| WHAT TO WORK ON |
The result should be every line of the listing that holds the word "ability".

| RECORDED DATA |
"""

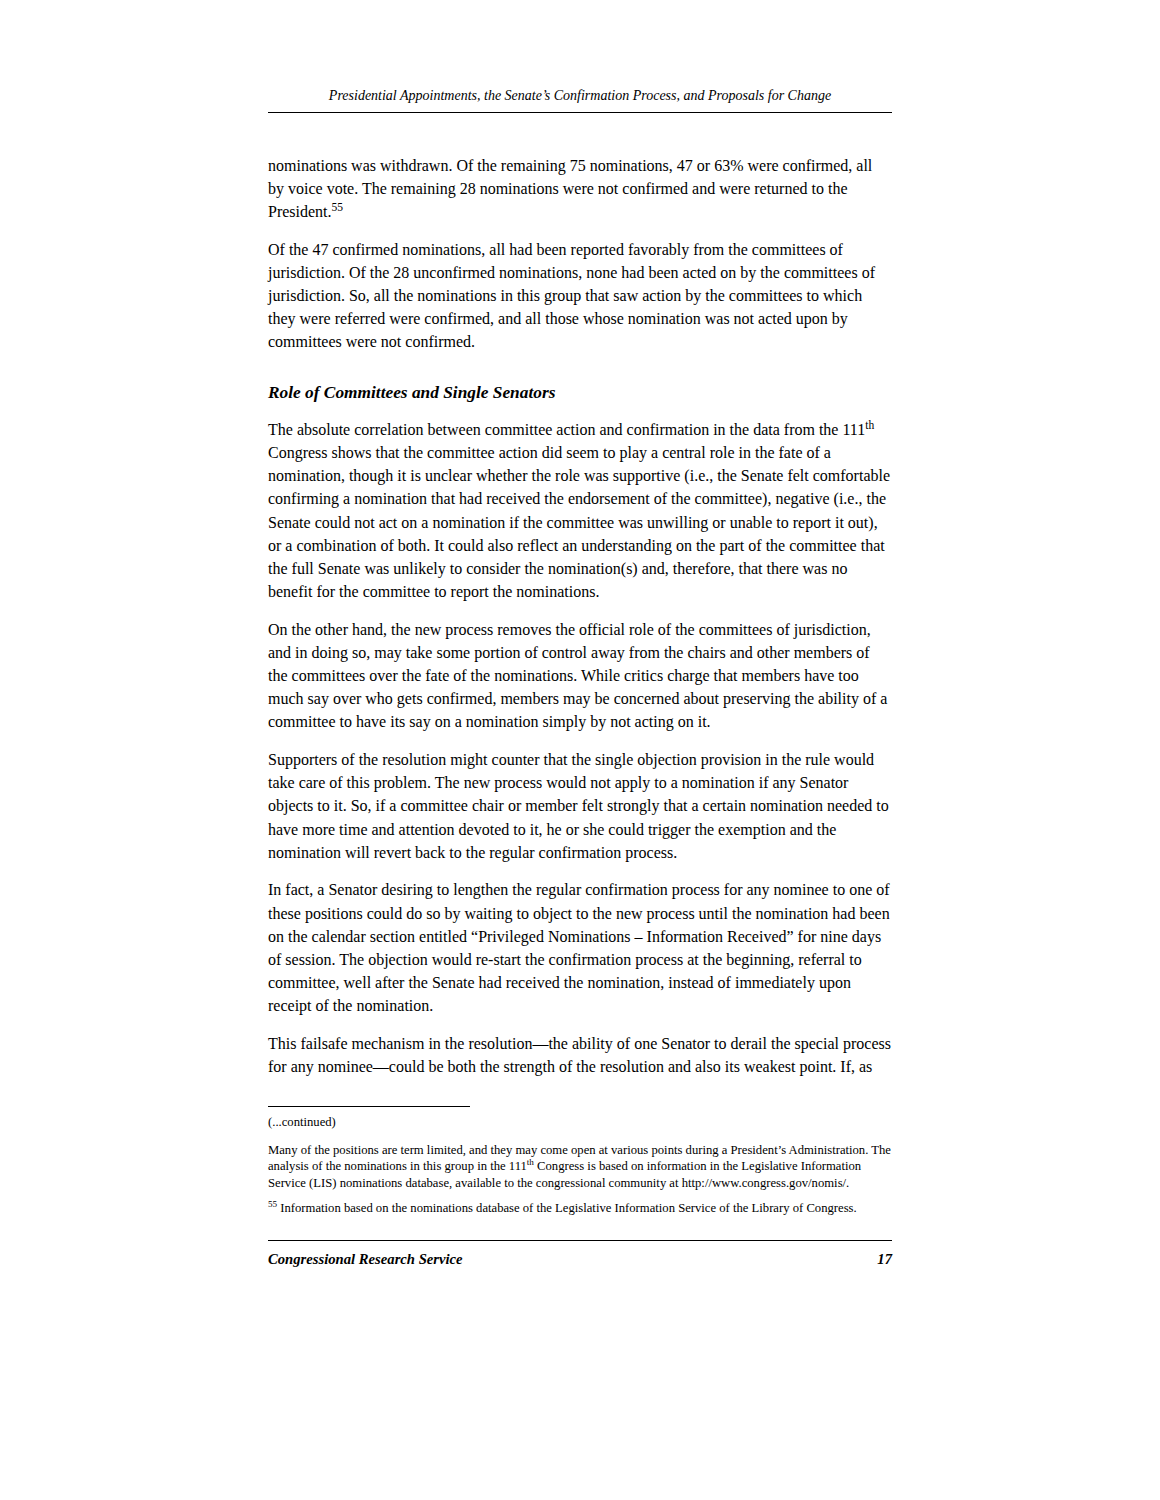Presidential Appointments, the Senate’s Confirmation Process, and Proposals for Change
nominations was withdrawn. Of the remaining 75 nominations, 47 or 63% were confirmed, all by voice vote. The remaining 28 nominations were not confirmed and were returned to the President.55
Of the 47 confirmed nominations, all had been reported favorably from the committees of jurisdiction. Of the 28 unconfirmed nominations, none had been acted on by the committees of jurisdiction. So, all the nominations in this group that saw action by the committees to which they were referred were confirmed, and all those whose nomination was not acted upon by committees were not confirmed.
Role of Committees and Single Senators
The absolute correlation between committee action and confirmation in the data from the 111th Congress shows that the committee action did seem to play a central role in the fate of a nomination, though it is unclear whether the role was supportive (i.e., the Senate felt comfortable confirming a nomination that had received the endorsement of the committee), negative (i.e., the Senate could not act on a nomination if the committee was unwilling or unable to report it out), or a combination of both. It could also reflect an understanding on the part of the committee that the full Senate was unlikely to consider the nomination(s) and, therefore, that there was no benefit for the committee to report the nominations.
On the other hand, the new process removes the official role of the committees of jurisdiction, and in doing so, may take some portion of control away from the chairs and other members of the committees over the fate of the nominations. While critics charge that members have too much say over who gets confirmed, members may be concerned about preserving the ability of a committee to have its say on a nomination simply by not acting on it.
Supporters of the resolution might counter that the single objection provision in the rule would take care of this problem. The new process would not apply to a nomination if any Senator objects to it. So, if a committee chair or member felt strongly that a certain nomination needed to have more time and attention devoted to it, he or she could trigger the exemption and the nomination will revert back to the regular confirmation process.
In fact, a Senator desiring to lengthen the regular confirmation process for any nominee to one of these positions could do so by waiting to object to the new process until the nomination had been on the calendar section entitled “Privileged Nominations – Information Received” for nine days of session. The objection would re-start the confirmation process at the beginning, referral to committee, well after the Senate had received the nomination, instead of immediately upon receipt of the nomination.
This failsafe mechanism in the resolution—the ability of one Senator to derail the special process for any nominee—could be both the strength of the resolution and also its weakest point. If, as
(...continued)
Many of the positions are term limited, and they may come open at various points during a President’s Administration. The analysis of the nominations in this group in the 111th Congress is based on information in the Legislative Information Service (LIS) nominations database, available to the congressional community at http://www.congress.gov/nomis/.
55 Information based on the nominations database of the Legislative Information Service of the Library of Congress.
Congressional Research Service 17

"""

| RESULT OF THIS TASK |
On the other hand, the new process removes the official role of the committees of jurisdiction, and in doing so, may take some portion of control away from the chairs and other members of the committees over the fate of the nominations. While critics charge that members have too much say over who gets confirmed, members may be concerned about preserving the ability of a committee to have its say on a nomination simply by not acting on it.
This failsafe mechanism in the resolution—the ability of one Senator to derail the special process for any nominee—could be both the strength of the resolution and also its weakest point. If, as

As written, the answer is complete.